画集の編集作業もいよいよ最終段階を迎えようとしている。ところがここにきてまさかの問題が持ち上がった。表紙に予定していた作品の画像データが解像度不足と判明。芸術新聞社の今回の担当Yさんの話によると、この作品の撮影された当時のカメラと今のものとではすでに性能に大きな差があるようで、今回表紙に使うにあたってトリミングしなければならないのだが、そうすると画像の鮮明さに難があるとのこと。どうしたもんかと思いながら実際に色校正用のプリントを見せてもらうと、一見ちゃんと撮れていて、そのまま使っても問題ないように見えるが、じっくり見ていると、確かにわずかにぼやけた印象もある。すでに色校正も進んでいる段階。このまま今の画像で良しとしてしまうか、それとも…。社内ほか、何人かの人に見せたところ、その多くは全く気にならない。ということだったようだが、Yさんは「せっかくの画集の表紙、ここで妥協したらあとで悔いが残ると思うんです。」…と、印刷会社と交渉し、もう一度作品を撮り直して今の画像と差し替えることを提案してくれた。完璧を目指そうというこだわりはありがたかった。ところで問題は、作品がすでにコレクターさんのところに収まっていて、それは福島県にあるということ。予算と日程のぎりぎりのところ、ああでもないこうでもないとやり取りがあった末、コレクターさんの了解を得、今日、Yさんと二人で作品を借りに福島まで車を飛ばすことになった。

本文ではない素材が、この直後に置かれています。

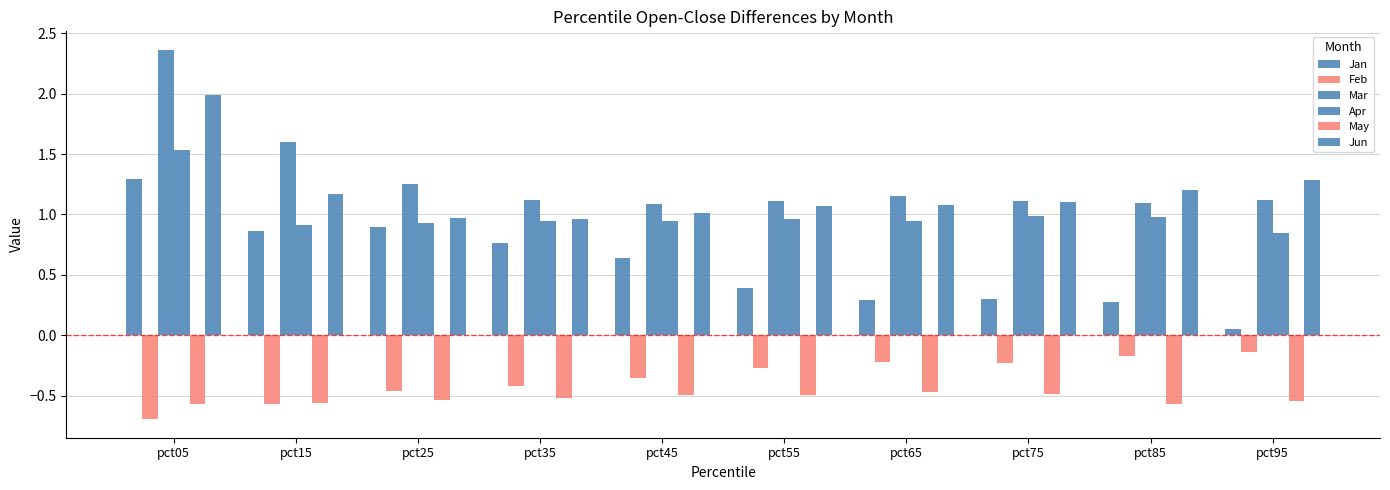

Reading right to left, what are all the values shown in this chart?

Jan: 0.1	0.3	0.3	0.3	0.4	0.6	0.8	0.9	0.9	1.3
Feb: -0.1	-0.2	-0.2	-0.2	-0.3	-0.4	-0.4	-0.5	-0.6	-0.7
Mar: 1.1	1.1	1.1	1.2	1.1	1.1	1.1	1.3	1.6	2.4
Apr: 0.8	1.0	1.0	0.9	1.0	0.9	0.9	0.9	0.9	1.5
May: -0.5	-0.6	-0.5	-0.5	-0.5	-0.5	-0.5	-0.5	-0.6	-0.6
Jun: 1.3	1.2	1.1	1.1	1.1	1.0	1.0	1.0	1.2	2.0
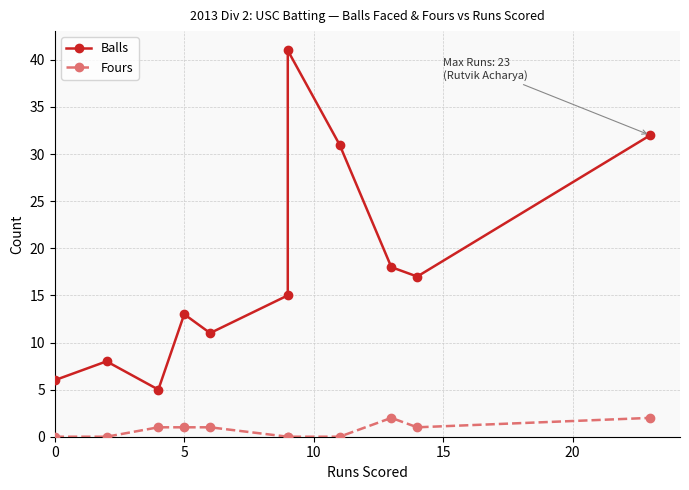

True or false: Balls and Fours cross at least once.

False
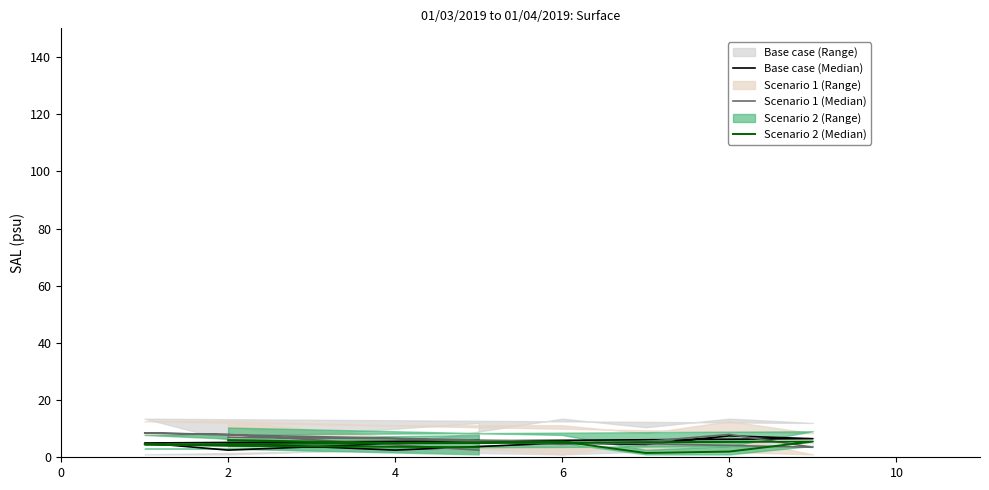

Where is the first local maximum for Scenario 2 (Median)?

6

風は強いが日差しは暖かい。東京は桜も見頃を迎えつつあるが、車が北に向うにつれて花数は少なくなっていく。わずかに福島の春は東京より遅いようだ。
昼には現地につき、作品を受け取った。そのまま東京に引き返す。順調に帰ったものの、都内に入ると急に車が増え、進みが悪くなる。それでも4時には品川にあるスタジオに到着した。
エス・アンド・ティフォトの南さんは私の最初の個展の時からずっと絵の写真を撮ってくれている。多くの作家の作品を撮っているベテラン。知り合いの写実画家のほとんどが撮ってもらっていると言っていいほどだ。私の絵にしてもどんなところを見せたいのかをきちんと理解しながら撮ってくれるので、安心して任せられる。出来上がった作品を撮っているのに、「小尾さん。この下に赤味の色が入ってます?」なんて、下層の色のことまでわかってしまうらしく、こちらが驚かされることもしばしばだ。世の中いろんなところに職人技を持った人っているんだなあ…、と、いろんな所で思わされる。他にもたとえば印刷会社の人。作品のポジを見て、実際の作品を観たことがあるわけでもないのに、一瞬で「ちょっと 赤いですねえ。これは青いかな。」などと指摘するだけではなく、「ああ、この子供の首のあたり、皮膚の剥がれた感じまで描いてるんですねえ。」などと、実物を見ても気付かないような細部を言い当ててしまう。
画廊、出版社、カメラマン、印刷会社、美術館、コレクター、モデル…今回の出版にあたって考えてみるとそれぞれ特殊な力を持ったどれだけ多くの協力者があってできていくのかということをあらためて感じる。まだ出来上がってないが、あらためて協力者の皆さんにお礼申し上げます。